Excerpted data -

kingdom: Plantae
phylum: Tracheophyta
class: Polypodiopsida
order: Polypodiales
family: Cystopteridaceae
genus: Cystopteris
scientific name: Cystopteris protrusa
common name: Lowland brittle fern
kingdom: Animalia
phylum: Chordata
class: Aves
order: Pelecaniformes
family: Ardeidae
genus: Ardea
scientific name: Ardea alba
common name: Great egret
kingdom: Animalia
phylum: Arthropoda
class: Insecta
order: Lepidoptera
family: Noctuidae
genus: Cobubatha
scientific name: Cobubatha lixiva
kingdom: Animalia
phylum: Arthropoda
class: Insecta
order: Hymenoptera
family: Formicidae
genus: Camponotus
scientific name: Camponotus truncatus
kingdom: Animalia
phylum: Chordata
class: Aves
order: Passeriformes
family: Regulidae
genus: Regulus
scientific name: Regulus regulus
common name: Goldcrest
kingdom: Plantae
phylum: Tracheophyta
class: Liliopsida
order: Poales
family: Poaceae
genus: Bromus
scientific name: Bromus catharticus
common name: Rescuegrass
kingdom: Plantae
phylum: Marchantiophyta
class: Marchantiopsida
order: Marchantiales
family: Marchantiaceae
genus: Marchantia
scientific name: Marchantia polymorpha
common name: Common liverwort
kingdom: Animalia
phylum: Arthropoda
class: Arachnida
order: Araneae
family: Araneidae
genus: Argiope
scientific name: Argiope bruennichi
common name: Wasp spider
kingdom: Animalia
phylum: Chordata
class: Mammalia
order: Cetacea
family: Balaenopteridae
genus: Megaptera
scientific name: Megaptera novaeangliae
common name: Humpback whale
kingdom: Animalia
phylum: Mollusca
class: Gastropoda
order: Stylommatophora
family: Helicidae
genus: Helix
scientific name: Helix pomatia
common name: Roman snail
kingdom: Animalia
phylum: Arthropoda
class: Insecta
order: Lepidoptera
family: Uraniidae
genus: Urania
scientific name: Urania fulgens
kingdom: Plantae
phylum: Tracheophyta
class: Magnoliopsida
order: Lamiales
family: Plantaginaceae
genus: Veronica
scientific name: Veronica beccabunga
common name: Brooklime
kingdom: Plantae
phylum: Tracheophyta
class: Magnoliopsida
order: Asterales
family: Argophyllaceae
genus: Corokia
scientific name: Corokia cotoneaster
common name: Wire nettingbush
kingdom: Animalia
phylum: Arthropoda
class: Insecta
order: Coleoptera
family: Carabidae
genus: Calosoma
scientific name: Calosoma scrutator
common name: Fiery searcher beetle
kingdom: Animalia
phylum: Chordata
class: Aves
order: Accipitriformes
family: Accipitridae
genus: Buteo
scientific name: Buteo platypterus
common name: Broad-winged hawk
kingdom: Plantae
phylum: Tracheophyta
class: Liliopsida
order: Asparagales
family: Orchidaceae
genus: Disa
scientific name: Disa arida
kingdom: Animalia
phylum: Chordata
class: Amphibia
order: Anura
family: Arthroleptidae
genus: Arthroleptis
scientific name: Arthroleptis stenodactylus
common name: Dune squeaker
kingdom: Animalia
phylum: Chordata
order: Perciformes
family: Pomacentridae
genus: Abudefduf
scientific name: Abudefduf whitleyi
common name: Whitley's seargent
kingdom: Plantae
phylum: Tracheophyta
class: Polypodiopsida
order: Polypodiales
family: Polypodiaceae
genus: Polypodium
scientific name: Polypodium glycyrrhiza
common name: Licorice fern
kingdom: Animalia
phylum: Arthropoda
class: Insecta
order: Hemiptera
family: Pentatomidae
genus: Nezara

Problem to solve - Write out everything from the first line of the rows down to and including the line containing "genus: Camponotus", keeping each line exactly as it appears.

Answer in full -
kingdom: Plantae
phylum: Tracheophyta
class: Polypodiopsida
order: Polypodiales
family: Cystopteridaceae
genus: Cystopteris
scientific name: Cystopteris protrusa
common name: Lowland brittle fern
kingdom: Animalia
phylum: Chordata
class: Aves
order: Pelecaniformes
family: Ardeidae
genus: Ardea
scientific name: Ardea alba
common name: Great egret
kingdom: Animalia
phylum: Arthropoda
class: Insecta
order: Lepidoptera
family: Noctuidae
genus: Cobubatha
scientific name: Cobubatha lixiva
kingdom: Animalia
phylum: Arthropoda
class: Insecta
order: Hymenoptera
family: Formicidae
genus: Camponotus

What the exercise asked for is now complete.